What you are asked to do:
Report the count of lines containing the word "CROSS" in these records, with no other text.

Data supplied:
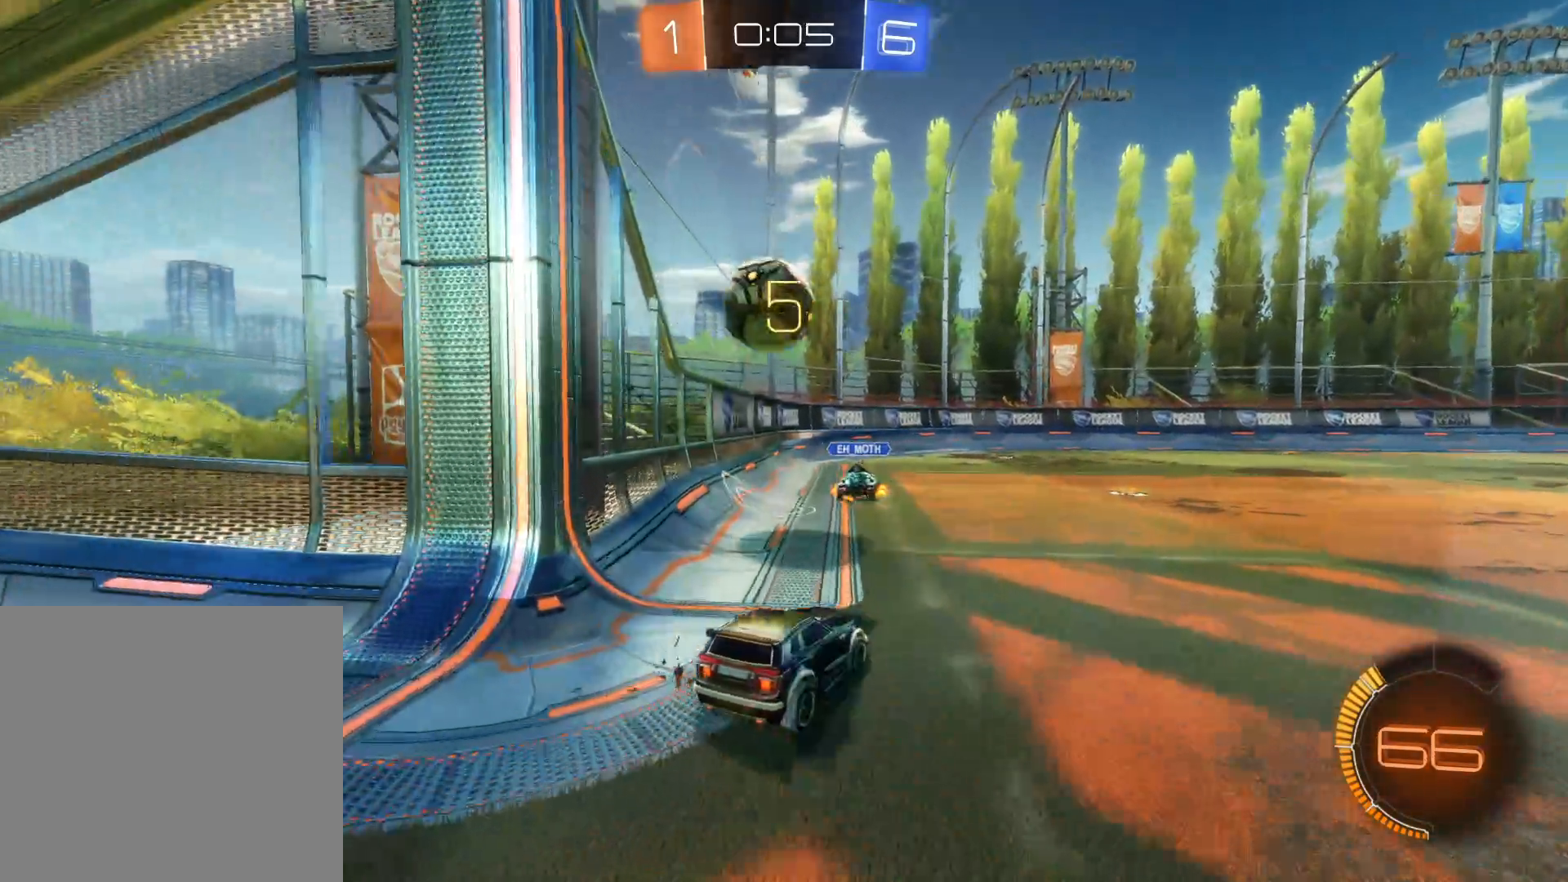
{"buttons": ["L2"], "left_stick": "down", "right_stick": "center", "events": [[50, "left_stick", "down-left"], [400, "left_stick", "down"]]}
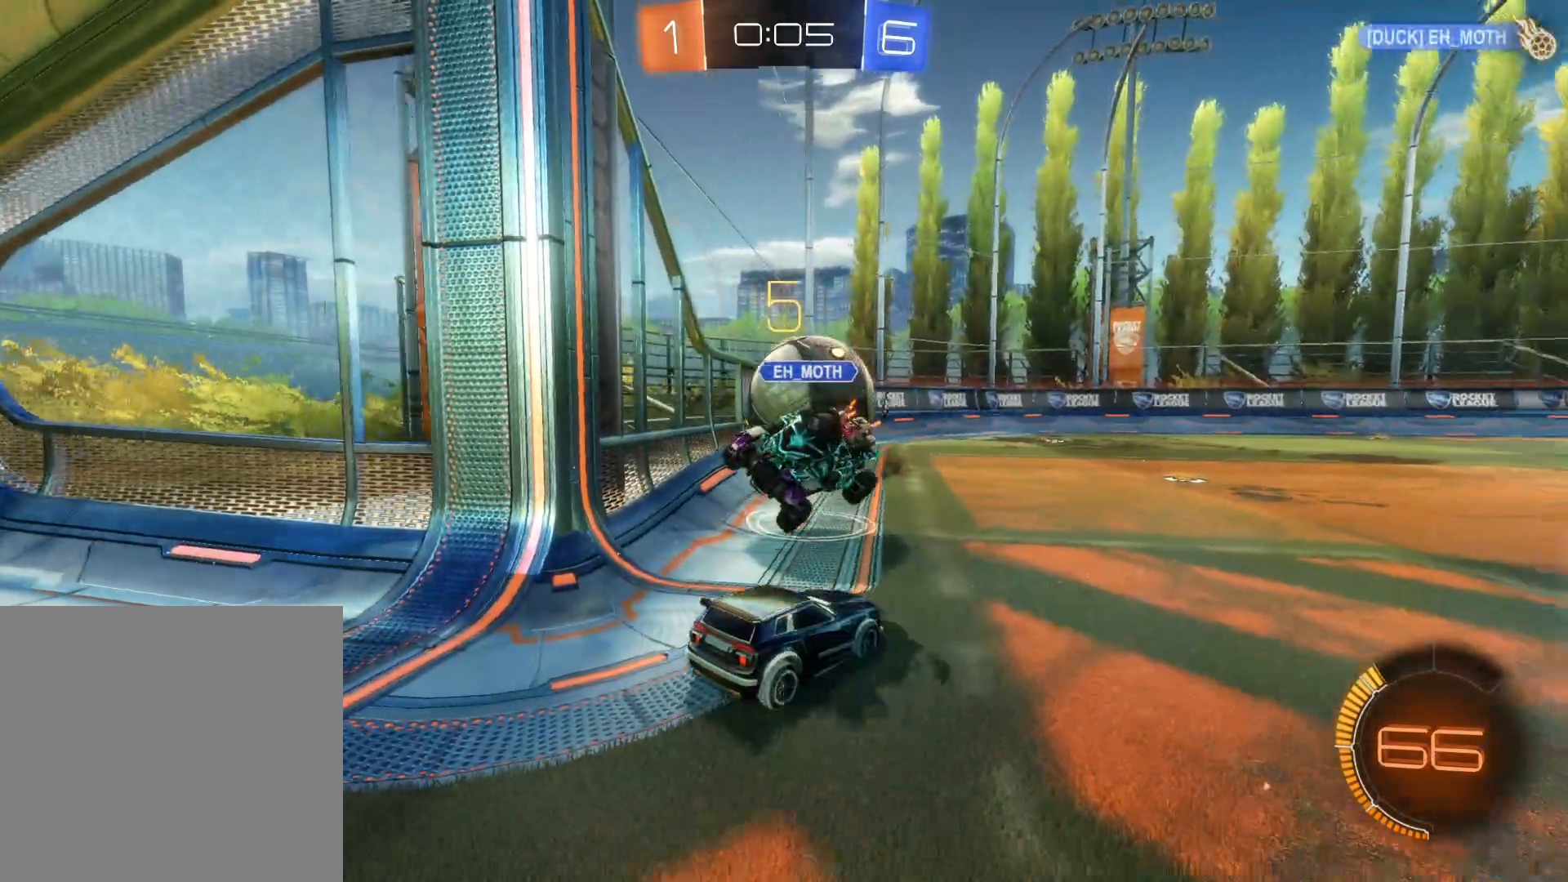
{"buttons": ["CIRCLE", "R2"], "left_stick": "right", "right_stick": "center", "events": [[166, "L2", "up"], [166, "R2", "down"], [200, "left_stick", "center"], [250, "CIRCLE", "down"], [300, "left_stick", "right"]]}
* * *
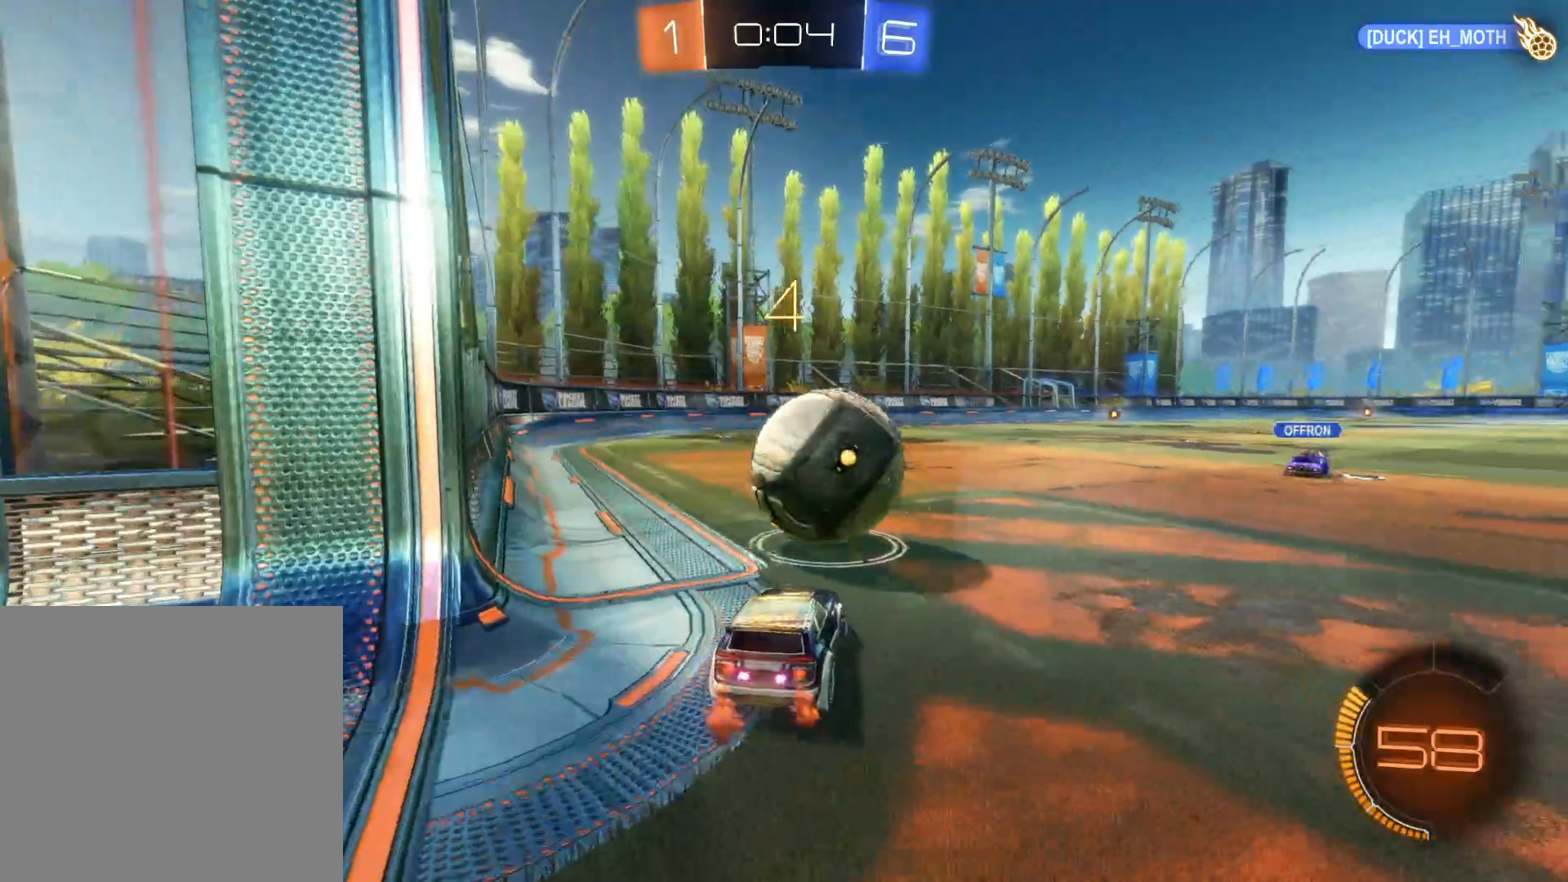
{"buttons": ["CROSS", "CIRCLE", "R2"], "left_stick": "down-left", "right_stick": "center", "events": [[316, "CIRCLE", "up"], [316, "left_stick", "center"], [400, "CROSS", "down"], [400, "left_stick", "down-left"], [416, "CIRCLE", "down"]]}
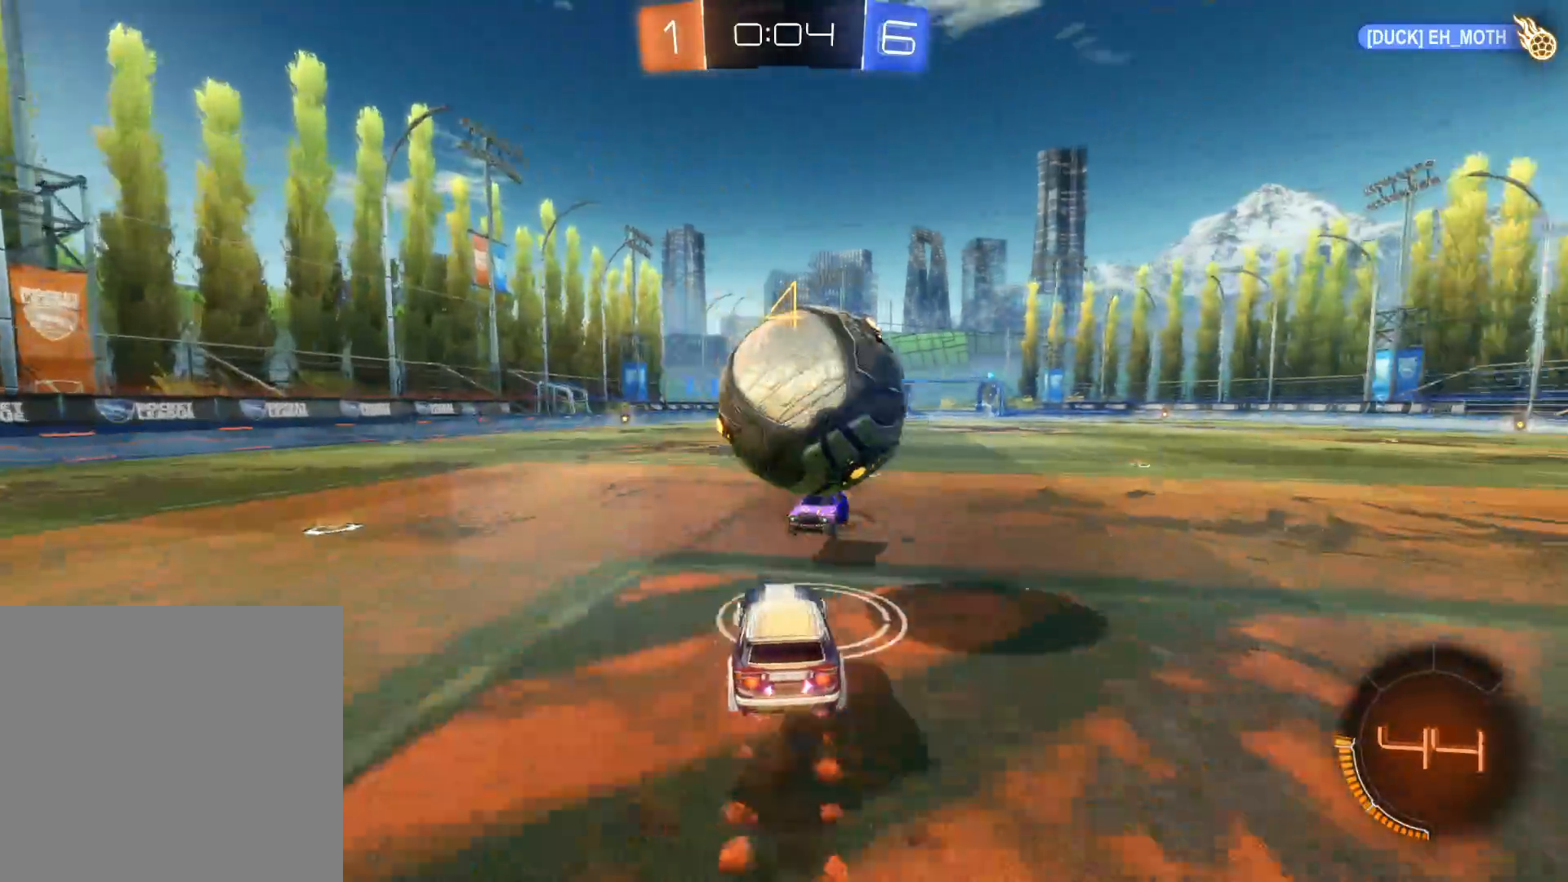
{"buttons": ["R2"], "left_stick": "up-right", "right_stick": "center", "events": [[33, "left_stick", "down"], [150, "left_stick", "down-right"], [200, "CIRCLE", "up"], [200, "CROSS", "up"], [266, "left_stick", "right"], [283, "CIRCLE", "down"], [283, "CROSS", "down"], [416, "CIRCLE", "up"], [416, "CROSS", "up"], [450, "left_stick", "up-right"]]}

Answer to the problem:
2